### Task instructions
State the number of lines that hold "bazı" in the records below, with no other words.
§ §
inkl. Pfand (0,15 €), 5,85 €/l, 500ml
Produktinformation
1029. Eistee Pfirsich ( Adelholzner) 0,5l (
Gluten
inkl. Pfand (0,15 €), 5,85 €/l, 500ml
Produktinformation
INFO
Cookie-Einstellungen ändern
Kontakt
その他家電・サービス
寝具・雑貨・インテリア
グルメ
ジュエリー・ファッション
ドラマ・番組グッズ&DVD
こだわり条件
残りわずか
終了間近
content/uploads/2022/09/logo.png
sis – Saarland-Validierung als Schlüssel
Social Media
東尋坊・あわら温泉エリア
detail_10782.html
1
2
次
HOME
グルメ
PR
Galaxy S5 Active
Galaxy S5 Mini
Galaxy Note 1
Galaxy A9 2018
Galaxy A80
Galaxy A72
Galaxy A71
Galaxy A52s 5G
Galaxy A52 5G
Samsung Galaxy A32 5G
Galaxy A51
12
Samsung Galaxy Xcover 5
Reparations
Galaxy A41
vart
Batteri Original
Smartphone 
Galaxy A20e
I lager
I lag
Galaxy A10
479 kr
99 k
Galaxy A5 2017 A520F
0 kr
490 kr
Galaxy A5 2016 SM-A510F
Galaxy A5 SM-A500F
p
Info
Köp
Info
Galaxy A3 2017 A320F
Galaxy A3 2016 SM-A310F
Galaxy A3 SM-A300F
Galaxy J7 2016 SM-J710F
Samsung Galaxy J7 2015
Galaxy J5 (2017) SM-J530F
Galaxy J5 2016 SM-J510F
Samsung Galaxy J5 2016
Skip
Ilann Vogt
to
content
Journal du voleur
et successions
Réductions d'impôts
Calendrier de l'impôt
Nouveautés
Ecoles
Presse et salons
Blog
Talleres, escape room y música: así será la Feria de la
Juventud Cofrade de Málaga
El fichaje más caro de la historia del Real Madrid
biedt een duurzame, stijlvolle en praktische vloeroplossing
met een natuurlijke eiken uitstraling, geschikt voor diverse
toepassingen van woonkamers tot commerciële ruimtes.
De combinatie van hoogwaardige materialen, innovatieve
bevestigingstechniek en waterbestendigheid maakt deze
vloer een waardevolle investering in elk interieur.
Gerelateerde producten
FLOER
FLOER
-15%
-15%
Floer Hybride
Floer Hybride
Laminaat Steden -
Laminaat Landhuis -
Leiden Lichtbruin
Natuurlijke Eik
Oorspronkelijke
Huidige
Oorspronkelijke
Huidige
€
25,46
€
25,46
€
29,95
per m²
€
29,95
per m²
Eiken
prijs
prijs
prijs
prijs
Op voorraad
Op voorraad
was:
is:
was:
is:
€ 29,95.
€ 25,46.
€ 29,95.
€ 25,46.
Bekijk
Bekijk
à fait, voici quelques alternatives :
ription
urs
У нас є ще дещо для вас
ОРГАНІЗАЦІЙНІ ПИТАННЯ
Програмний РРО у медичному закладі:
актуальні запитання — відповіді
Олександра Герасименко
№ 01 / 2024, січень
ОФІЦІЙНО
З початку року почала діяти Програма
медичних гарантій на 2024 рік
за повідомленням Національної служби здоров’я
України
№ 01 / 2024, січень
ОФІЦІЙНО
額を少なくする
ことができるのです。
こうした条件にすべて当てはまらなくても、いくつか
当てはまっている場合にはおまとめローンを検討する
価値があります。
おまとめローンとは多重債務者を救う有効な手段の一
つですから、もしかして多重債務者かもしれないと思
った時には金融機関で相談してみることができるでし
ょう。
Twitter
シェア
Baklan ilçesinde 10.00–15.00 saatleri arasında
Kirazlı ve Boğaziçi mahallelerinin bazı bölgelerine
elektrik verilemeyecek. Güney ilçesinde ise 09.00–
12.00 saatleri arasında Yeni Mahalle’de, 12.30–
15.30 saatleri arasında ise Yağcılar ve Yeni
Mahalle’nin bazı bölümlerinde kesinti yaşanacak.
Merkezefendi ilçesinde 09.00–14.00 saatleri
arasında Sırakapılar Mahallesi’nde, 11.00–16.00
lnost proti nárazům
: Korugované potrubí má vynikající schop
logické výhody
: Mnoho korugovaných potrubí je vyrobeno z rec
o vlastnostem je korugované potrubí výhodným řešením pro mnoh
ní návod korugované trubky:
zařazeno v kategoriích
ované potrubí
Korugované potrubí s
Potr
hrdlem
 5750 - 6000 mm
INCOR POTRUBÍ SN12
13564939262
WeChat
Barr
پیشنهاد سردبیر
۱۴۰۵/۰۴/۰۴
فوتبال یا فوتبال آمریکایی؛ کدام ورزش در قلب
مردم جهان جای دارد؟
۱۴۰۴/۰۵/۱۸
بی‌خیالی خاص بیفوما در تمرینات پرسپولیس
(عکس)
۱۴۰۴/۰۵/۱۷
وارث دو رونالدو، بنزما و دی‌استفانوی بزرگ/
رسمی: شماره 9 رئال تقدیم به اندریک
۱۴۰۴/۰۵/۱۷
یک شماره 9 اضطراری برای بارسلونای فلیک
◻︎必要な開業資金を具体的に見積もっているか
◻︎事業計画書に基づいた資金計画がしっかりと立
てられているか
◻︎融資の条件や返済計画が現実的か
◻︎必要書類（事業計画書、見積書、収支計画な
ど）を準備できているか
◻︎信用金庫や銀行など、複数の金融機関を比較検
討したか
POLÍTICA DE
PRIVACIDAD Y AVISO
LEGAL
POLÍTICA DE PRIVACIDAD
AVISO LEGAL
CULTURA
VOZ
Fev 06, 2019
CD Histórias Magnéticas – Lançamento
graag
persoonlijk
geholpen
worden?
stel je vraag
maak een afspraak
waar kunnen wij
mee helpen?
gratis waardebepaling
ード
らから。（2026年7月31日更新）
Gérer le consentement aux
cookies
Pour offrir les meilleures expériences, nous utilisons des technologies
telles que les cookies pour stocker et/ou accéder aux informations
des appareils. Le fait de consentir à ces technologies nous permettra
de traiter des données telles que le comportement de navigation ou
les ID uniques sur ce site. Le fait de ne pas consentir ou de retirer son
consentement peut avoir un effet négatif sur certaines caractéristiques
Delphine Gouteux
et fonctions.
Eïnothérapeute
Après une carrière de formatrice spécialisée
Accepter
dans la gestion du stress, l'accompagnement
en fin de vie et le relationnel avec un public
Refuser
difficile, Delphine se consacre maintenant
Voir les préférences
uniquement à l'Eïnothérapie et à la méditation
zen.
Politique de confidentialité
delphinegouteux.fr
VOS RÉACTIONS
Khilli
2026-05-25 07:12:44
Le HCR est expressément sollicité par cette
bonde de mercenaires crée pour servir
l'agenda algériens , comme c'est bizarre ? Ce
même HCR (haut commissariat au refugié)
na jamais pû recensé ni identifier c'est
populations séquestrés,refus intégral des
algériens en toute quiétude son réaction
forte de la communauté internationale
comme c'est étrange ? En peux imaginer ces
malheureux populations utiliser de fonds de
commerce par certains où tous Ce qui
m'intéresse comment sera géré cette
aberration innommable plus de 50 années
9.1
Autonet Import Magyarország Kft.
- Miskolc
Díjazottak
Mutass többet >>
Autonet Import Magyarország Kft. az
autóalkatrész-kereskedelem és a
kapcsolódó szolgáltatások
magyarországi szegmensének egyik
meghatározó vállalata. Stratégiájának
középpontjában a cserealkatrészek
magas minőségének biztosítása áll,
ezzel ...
§ §
### Output of the task
2